FRAGMENTO SELECCIONADO |
=====

El núcleo del libro de Soto Ivars, y de todo el tinglado informativo que se ha montado a su vera, es el concepto de “poscensura”: “Un sistema represivo que no requiere leyes ni Estado censor, y que impone sus prohibiciones infundiendo el miedo a ser catalogados como traidores” (“De la posverdad a la poscensura: obsesionados con no ofender”, El Mundo, 30 de abril de 2017). En numerosos artículos y entrevistas ha glosado Soto Ivars ese concepto, alertando de una proliferación de “linchamientos digitales” que “amenaza con enmudecernos a todos”: “Ser criticado, atacado, insultado, boicoteado, condenado, multado, penado, despedido de tu empleo… Eso sucedía antes con la censura franquista, y ahora con la poscensura” (La Vanguardia, 11 de mayo de 2017). Aunque menudea con casos de “poscensura” de derechas o conservadora, es más generoso en ejemplos de intolerancia de izquierdas, esto es, “linchamientos” contra personas calificadas de machistas, racistas u homófobas por parte de “pajilleros de la indignación”.
El extremo centro, con sus rituales para advenedizos y todo su catálogo de postonterías, ha dejado de ser un lugar ideológico para convertirse en una modalidad de autopromoción
El concepto de “poscensura” ha sido recibido con aplausos y alharacas por decenas de presuntas víctimas de “linchamientos digitales” que no han perdido un instante en salir disparados del armario a contarnos sus vidas. Esta es una de las virtudes de las tesis de Soto Ivars: su capacidad para concitar el autorreconocimiento de una parte muy importante de su público, precisamente esa parte en la que viven periodistas, críticos, columnistas y gente que es las tres cosas a la vez. Es difícil leer Vida y destino y exclamar: “¡Eso me pasó a mí!”, pero con Arden las redes es, visto lo visto, facilísimo. Quien no ha aprovechado la ocasión para contarnos su experiencia (“Como cualquier persona con un poco de proyección pública, he sido víctima de la poscensura”, confesaba un empático Sergio del Molino), ha aprovechado para imaginársela (“Yo mismo no estoy en las redes sociales pero no soy tan tonto como para ignorar que allí me daña una escoria que es más ‘norma’ que yo”, conjeturaba un ¿envidioso? Ignacio Vidal-Foch). Hasta yo podría apuntarme un tanto contándoles mi fugaz encontronazo con Barbijaputa. Todo sea por situarse del lado de las víctimas, mucho más vistoso y venturoso que el de los verdugos.

=====

Listados de coordenadas en píxeles |
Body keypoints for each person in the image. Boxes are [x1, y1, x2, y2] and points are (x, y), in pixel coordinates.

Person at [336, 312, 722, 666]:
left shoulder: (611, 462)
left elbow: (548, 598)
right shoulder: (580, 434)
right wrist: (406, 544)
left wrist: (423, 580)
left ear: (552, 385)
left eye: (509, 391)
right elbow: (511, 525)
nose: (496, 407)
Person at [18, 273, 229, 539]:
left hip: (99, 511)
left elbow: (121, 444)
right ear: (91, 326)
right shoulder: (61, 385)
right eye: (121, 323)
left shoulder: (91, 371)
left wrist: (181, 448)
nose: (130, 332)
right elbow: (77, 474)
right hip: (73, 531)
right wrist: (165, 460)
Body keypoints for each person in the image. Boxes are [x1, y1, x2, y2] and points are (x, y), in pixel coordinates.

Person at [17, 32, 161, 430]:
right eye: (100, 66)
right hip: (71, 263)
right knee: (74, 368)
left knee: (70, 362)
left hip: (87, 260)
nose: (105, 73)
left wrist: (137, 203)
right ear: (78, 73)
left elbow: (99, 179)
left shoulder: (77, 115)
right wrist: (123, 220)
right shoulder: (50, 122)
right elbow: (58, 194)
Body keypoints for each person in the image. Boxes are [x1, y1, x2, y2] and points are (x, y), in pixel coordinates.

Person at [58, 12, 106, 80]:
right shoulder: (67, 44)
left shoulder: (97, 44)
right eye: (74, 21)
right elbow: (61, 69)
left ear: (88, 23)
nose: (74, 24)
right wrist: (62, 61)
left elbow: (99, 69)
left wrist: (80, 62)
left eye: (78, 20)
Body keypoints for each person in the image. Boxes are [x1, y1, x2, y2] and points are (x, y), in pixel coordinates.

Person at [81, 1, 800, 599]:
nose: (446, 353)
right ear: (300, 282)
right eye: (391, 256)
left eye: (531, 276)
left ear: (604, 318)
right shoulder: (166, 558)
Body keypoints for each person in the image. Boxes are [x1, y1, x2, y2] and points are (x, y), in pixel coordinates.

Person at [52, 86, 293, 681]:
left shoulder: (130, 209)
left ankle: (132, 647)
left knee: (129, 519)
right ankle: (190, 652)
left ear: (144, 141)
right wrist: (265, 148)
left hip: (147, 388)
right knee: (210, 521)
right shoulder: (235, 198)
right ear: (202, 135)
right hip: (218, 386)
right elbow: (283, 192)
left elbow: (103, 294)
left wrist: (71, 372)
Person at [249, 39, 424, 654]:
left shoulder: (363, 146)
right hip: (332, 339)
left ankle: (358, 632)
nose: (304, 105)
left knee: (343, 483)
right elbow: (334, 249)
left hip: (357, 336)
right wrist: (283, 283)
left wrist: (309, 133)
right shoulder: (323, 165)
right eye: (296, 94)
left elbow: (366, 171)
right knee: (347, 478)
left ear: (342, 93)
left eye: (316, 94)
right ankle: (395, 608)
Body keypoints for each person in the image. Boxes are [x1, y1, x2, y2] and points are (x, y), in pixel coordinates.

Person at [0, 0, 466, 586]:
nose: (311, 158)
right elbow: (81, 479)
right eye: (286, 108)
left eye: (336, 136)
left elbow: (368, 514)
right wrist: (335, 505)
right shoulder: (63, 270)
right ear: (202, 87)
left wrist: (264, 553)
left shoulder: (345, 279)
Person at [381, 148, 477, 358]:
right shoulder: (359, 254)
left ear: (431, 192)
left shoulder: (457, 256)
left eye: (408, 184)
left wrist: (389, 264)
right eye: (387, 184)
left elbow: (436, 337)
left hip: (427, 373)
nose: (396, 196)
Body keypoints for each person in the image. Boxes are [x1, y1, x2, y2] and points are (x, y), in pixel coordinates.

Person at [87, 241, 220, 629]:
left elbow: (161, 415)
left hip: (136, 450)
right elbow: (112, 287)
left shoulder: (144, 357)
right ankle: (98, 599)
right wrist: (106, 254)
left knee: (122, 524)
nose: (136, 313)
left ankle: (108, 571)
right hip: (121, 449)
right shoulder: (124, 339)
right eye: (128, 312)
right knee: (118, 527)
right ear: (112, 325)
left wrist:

=====

INSTRUCCIONES |
1. Indica si cada afirmación concuerda con el fragmento sobre la poscensura y cita las palabras que lo deciden: (a) Soto Ivars presenta la poscensura como un sistema que necesita leyes y un Estado censor. (b) Soto Ivars da más ejemplos de intolerancia de izquierdas que de derechas. (c) Ignacio Vidal-Foch dice estar en las redes sociales.
2. Según el fragmento sobre la poscensura, ¿en qué periódico y en qué fecha se publicó "De la posverdad a la poscensura: obsesionados con no ofender"?
3. Prosigue el fragmento sobre la poscensura a partir de su última oración.
Para resolver lo que se pide no hace falta consultar las filas.

SOLUCIONES |
1.
(a) No: "no requiere leyes ni Estado censor".
(b) Sí: "es más generoso en ejemplos de intolerancia de izquierdas".
(c) No: "Yo mismo no estoy en las redes sociales".

2. En El Mundo, el 30 de abril de 2017.

3.
Cierto que estas adhesiones se producen porque en la situación descrita hay un fondo de verdad: que en las redes sociales se expresa con total libertad una gran cantidad de cretinos, que se profieren sentencias e insultos de más que dudoso gusto, y que el volumen de exabruptos y estupideces es mayor del que sería saludable toparse a lo largo de toda una vida. Lo que cuesta más creer sin un análisis cuantitativo que lo sustente es: a) que ese conjunto de comportamientos sea mayoritario entre los usuarios de las redes sociales; b) que ese conjunto de comportamientos sea más frecuente en las redes sociales que fuera de ellas; y, especialmente, c) que ese conjunto de comportamientos sea revelador e ilustrativo de las carencias sociales e intelectuales de una mayoría social denominada habitualmente “la masa”, “la chusma” o “la gente”.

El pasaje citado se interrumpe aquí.